Thursday, May 14, 2020

The Corporate Board’s “Balance” Practices

The new breed of BoD as the directorial role should be able to think outside the box, bring a fresh viewpoint to pinpoint the possible blind spots, and strike the right balance to improve leadership maturity.

The role of corporate board members should always focus on the strategic initiatives of the organization amidst the mounting pressure of governance, regulatory compliance and risk management responsibilities, enable and direct the management towards good outcomes, develop the best and next boardroom practices, and ensure the business is on the right track to reach well-defined business goals.

Here is a set of “balance practices” to improve the corporate board maturity.

Information & Intuition: Words like "information" or "data" have a variety of meanings such as colloquial, professional, and technical. Information and decision-making are intimately connected and interdependent. The corporate board’s role, in large part, is to make sound judgments or effective decisions that enhance the value creation for the organization. Often the current governance models can't enable NEDs to get enough information to hear the whole story. With the exponential growth of information, the challenge for the board leaders today is about discovering how and where to find valuable information, how to discern information they trust from information overflow; not just to absorb the information being fed by the management, but to pull out the information they need and also learn what to ignore.

For decision-making to be effective, the decision-maker must have proficient knowledge and sound judgment skills to make their decisions rich in information and significantly different from the available data. There is much to be done in terms of having appropriate competencies such as information savvy around the board table to deal with all aspects of decision effectiveness, governance responsibility, and leadership maturity.

Besides information, intuition has its place in decision-making. In fact, effective decision-making is based on the right balance of information and intuition. People have different ways of accessing their intuition and “knowing” when they have made a good decision. Intuition matters, but clarify your gut, pay more attention to the unconscious bias. Breaking the "problem down," rather than making one big "gut decision," can reveal inappropriate bias, and creates an audit trail. The board of directors as decision-makers can balance the updated information mixed with the right amount of guts skillfully, in order to make the right decisions at the right time to lead their business forward effortlessly.

Performance and Potential: In achieving the role of the performance monitor, the corporate board needs to focus on the performance of the management team as well as their own performance. The "performance” responsibility of BoDs should be focused on the maximization of the business capital allocation and improvement of the shareholder’s value, monitoring the progress toward the strategic goals, targets, schedules., etc, and enforcing high-level management accountability.

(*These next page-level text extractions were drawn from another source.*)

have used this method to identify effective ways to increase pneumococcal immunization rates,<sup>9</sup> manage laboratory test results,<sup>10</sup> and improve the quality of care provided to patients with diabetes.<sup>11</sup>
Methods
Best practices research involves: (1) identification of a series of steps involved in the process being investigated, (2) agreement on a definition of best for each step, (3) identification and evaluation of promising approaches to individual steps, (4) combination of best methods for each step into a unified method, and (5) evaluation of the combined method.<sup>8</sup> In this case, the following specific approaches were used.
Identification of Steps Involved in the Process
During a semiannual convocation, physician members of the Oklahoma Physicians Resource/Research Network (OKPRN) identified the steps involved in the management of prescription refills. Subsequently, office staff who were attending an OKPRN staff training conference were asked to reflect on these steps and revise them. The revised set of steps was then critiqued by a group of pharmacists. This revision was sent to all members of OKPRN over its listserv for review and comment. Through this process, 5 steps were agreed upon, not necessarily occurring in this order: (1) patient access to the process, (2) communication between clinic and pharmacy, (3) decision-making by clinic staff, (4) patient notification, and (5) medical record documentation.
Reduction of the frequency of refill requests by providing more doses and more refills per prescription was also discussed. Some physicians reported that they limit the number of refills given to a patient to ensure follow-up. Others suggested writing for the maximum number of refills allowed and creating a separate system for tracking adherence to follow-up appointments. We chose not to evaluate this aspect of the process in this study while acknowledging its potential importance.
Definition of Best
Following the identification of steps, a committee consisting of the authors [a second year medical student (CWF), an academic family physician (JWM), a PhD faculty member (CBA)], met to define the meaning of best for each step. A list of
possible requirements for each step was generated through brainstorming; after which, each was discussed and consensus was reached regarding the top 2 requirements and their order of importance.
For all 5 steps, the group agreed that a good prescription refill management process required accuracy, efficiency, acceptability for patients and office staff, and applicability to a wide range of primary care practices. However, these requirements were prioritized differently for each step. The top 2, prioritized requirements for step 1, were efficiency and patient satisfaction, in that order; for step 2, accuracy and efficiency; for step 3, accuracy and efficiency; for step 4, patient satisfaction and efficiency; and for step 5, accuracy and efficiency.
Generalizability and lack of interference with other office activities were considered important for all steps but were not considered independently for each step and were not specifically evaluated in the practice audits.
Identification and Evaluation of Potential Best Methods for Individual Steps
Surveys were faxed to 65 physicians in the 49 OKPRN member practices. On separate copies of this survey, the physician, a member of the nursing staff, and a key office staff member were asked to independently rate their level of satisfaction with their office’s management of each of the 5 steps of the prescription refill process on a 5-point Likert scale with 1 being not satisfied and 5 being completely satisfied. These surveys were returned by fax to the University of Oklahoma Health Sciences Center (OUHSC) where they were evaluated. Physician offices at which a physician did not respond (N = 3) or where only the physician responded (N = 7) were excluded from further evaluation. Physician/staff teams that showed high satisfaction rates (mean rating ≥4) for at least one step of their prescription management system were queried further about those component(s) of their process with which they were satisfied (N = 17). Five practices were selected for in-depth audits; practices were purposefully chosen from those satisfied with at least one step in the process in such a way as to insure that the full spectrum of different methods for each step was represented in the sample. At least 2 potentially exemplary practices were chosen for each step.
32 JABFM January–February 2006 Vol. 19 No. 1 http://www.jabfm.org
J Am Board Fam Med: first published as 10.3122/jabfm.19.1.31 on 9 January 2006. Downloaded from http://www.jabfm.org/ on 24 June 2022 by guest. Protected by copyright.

Ultimately, the corporate board takes the praise or the blame depending largely on their abilities to influence the business outcomes. High-performing boards also set goals for their own performance and regularly evaluate how they are performing as the board and where the board’s performance bottlenecks are, and make continuous improvement.

Potential is an investment for future performance. Performance enables business survival, but potential makes the business thriving and leaps the organization to the next level of the growth cycle. To unleash the full potential of the business, corporate board leadership needs to be future-oriented and further-looking, with a clear business vision and a broad range of business perspectives, accelerate performance, and unleash the collective potential in order to lead forward confidently.

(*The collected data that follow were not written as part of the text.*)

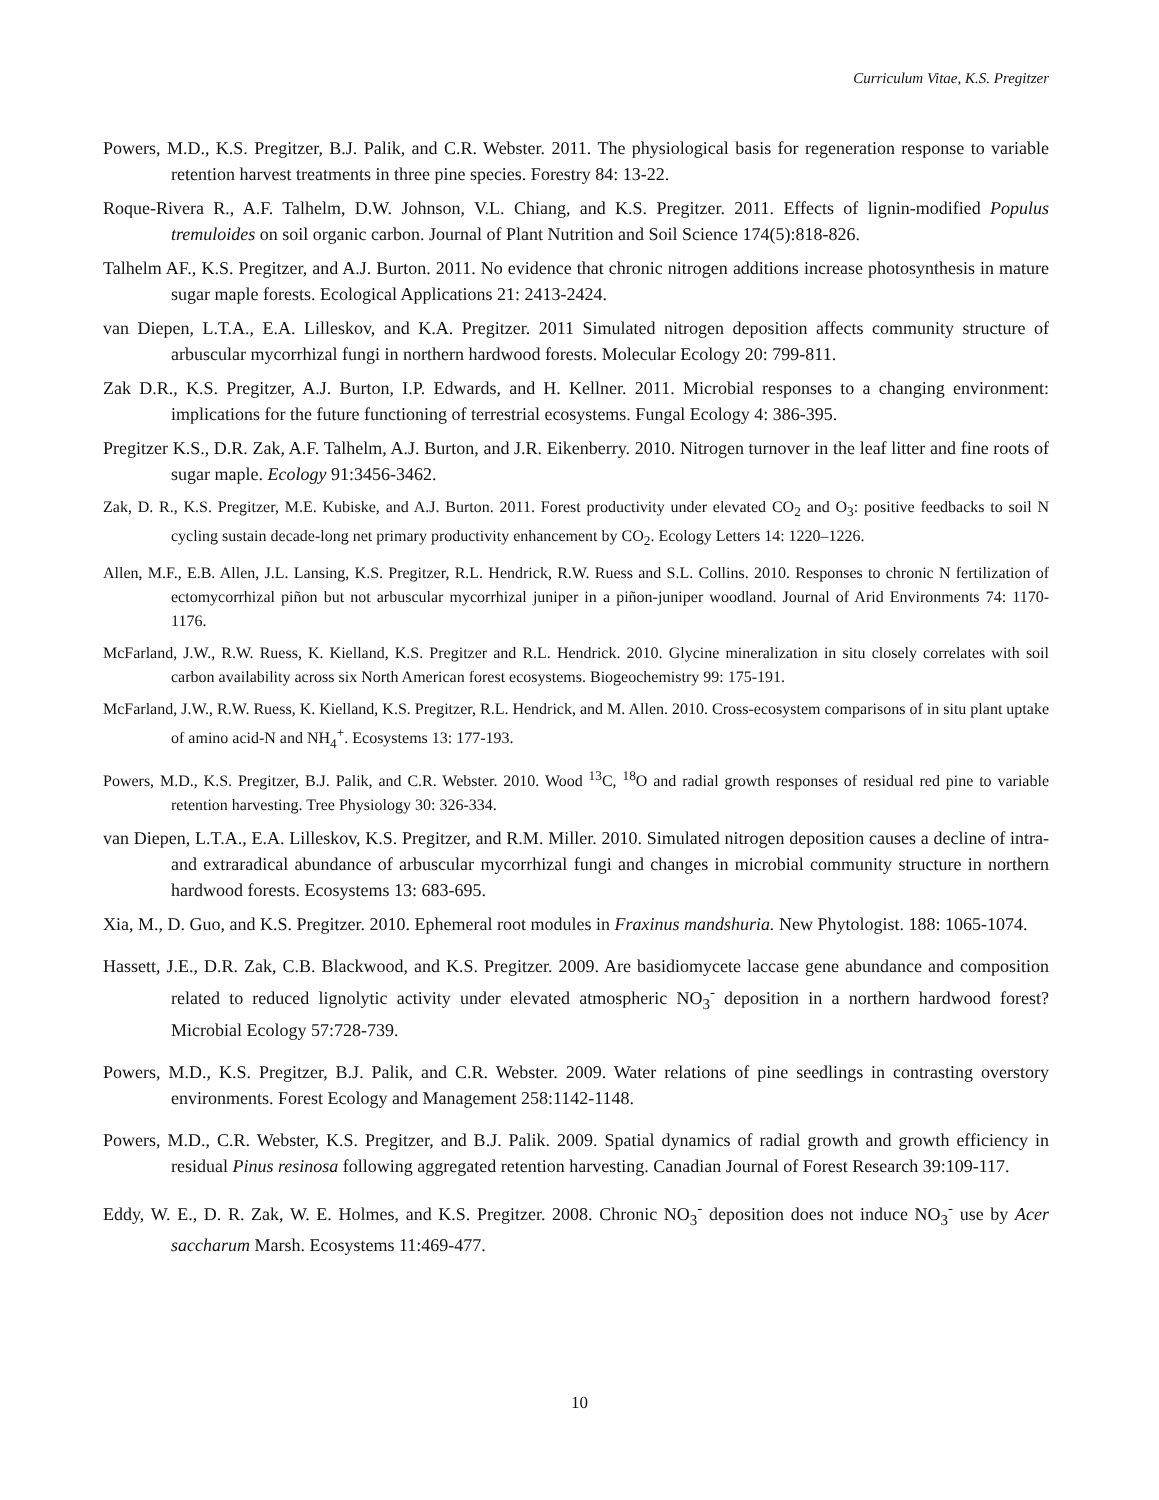Curriculum Vitae, K.S. Pregitzer
Powers, M.D., K.S. Pregitzer, B.J. Palik, and C.R. Webster. 2011. The physiological basis for regeneration response to variable retention harvest treatments in three pine species. Forestry 84: 13-22.
Roque-Rivera R., A.F. Talhelm, D.W. Johnson, V.L. Chiang, and K.S. Pregitzer. 2011. Effects of lignin-modified Populus tremuloides on soil organic carbon. Journal of Plant Nutrition and Soil Science 174(5):818-826.
Talhelm AF., K.S. Pregitzer, and A.J. Burton. 2011. No evidence that chronic nitrogen additions increase photosynthesis in mature sugar maple forests. Ecological Applications 21: 2413-2424.
van Diepen, L.T.A., E.A. Lilleskov, and K.A. Pregitzer. 2011 Simulated nitrogen deposition affects community structure of arbuscular mycorrhizal fungi in northern hardwood forests. Molecular Ecology 20: 799-811.
Zak D.R., K.S. Pregitzer, A.J. Burton, I.P. Edwards, and H. Kellner. 2011. Microbial responses to a changing environment: implications for the future functioning of terrestrial ecosystems. Fungal Ecology 4: 386-395.
Pregitzer K.S., D.R. Zak, A.F. Talhelm, A.J. Burton, and J.R. Eikenberry. 2010. Nitrogen turnover in the leaf litter and fine roots of sugar maple. Ecology 91:3456-3462.
Zak, D. R., K.S. Pregitzer, M.E. Kubiske, and A.J. Burton. 2011. Forest productivity under elevated CO<sub>2</sub> and O<sub>3</sub>: positive feedbacks to soil N cycling sustain decade-long net primary productivity enhancement by CO<sub>2</sub>. Ecology Letters 14: 1220–1226.
Allen, M.F., E.B. Allen, J.L. Lansing, K.S. Pregitzer, R.L. Hendrick, R.W. Ruess and S.L. Collins. 2010. Responses to chronic N fertilization of ectomycorrhizal piñon but not arbuscular mycorrhizal juniper in a piñon-juniper woodland. Journal of Arid Environments 74: 1170-1176.
McFarland, J.W., R.W. Ruess, K. Kielland, K.S. Pregitzer and R.L. Hendrick. 2010. Glycine mineralization in situ closely correlates with soil carbon availability across six North American forest ecosystems. Biogeochemistry 99: 175-191.
McFarland, J.W., R.W. Ruess, K. Kielland, K.S. Pregitzer, R.L. Hendrick, and M. Allen. 2010. Cross-ecosystem comparisons of in situ plant uptake of amino acid-N and NH<sub>4</sub><sup>+</sup>. Ecosystems 13: 177-193.
Powers, M.D., K.S. Pregitzer, B.J. Palik, and C.R. Webster. 2010. Wood <sup>13</sup>C, <sup>18</sup>O and radial growth responses of residual red pine to variable retention harvesting. Tree Physiology 30: 326-334.
van Diepen, L.T.A., E.A. Lilleskov, K.S. Pregitzer, and R.M. Miller. 2010. Simulated nitrogen deposition causes a decline of intra- and extraradical abundance of arbuscular mycorrhizal fungi and changes in microbial community structure in northern hardwood forests. Ecosystems 13: 683-695.
Xia, M., D. Guo, and K.S. Pregitzer. 2010. Ephemeral root modules in Fraxinus mandshuria. New Phytologist. 188: 1065-1074.
Hassett, J.E., D.R. Zak, C.B. Blackwood, and K.S. Pregitzer. 2009. Are basidiomycete laccase gene abundance and composition related to reduced lignolytic activity under elevated atmospheric NO<sub>3</sub><sup>-</sup> deposition in a northern hardwood forest? Microbial Ecology 57:728-739.
Powers, M.D., K.S. Pregitzer, B.J. Palik, and C.R. Webster. 2009. Water relations of pine seedlings in contrasting overstory environments. Forest Ecology and Management 258:1142-1148.
Powers, M.D., C.R. Webster, K.S. Pregitzer, and B.J. Palik. 2009. Spatial dynamics of radial growth and growth efficiency in residual Pinus resinosa following aggregated retention harvesting. Canadian Journal of Forest Research 39:109-117.
Eddy, W. E., D. R. Zak, W. E. Holmes, and K.S. Pregitzer. 2008. Chronic NO<sub>3</sub><sup>-</sup> deposition does not induce NO<sub>3</sub><sup>-</sup> use by Acer saccharum Marsh. Ecosystems 11:469-477.
10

Risk & Reward: In business, every day is a risk, but when a company embarks on a growth strategy, the risk curve will always be greater than business as usual approaches. One of the obvious issues raised by many significant business failures is the failure of governance. Those risks which exceed appropriate thresholds should come to the attention of the BoDs. The BoD has the responsibility for setting the risk appetite and risk framework for an enterprise on the advice of management where that function exists and is resourced appropriately. They need to ask tough questions and enforce GRC discipline of the business.

Every risk has opportunities in it, and every opportunity has risks in it. Risk & reward co-exist. To steer high-performance and high-innovative organizations, risk avoidance is not sufficient, the corporate board today needs to be risk-aware and risk-intelligent, identify both business risks and opportunities, and manage them accordingly. More specifically, their role is to identify and present potential strategic alternatives uncovered by disruptive technologies and marketing needs. Boards also oversee other broad areas like governance, investing, and enterprise architecture, etc. This will help them with foresight, build a roadmap or blueprint to radical business transformation.

Due to the “VUCA” characteristics -complexity, uncertainty, ambiguity, and velocity of the digital era, the directorship in any organization becomes more critical and challenging. The new breed of BoD as the directorial role should be able to think outside the box, bring a fresh viewpoint to pinpoint the possible blind spots, and strike the right balance to improve leadership maturity.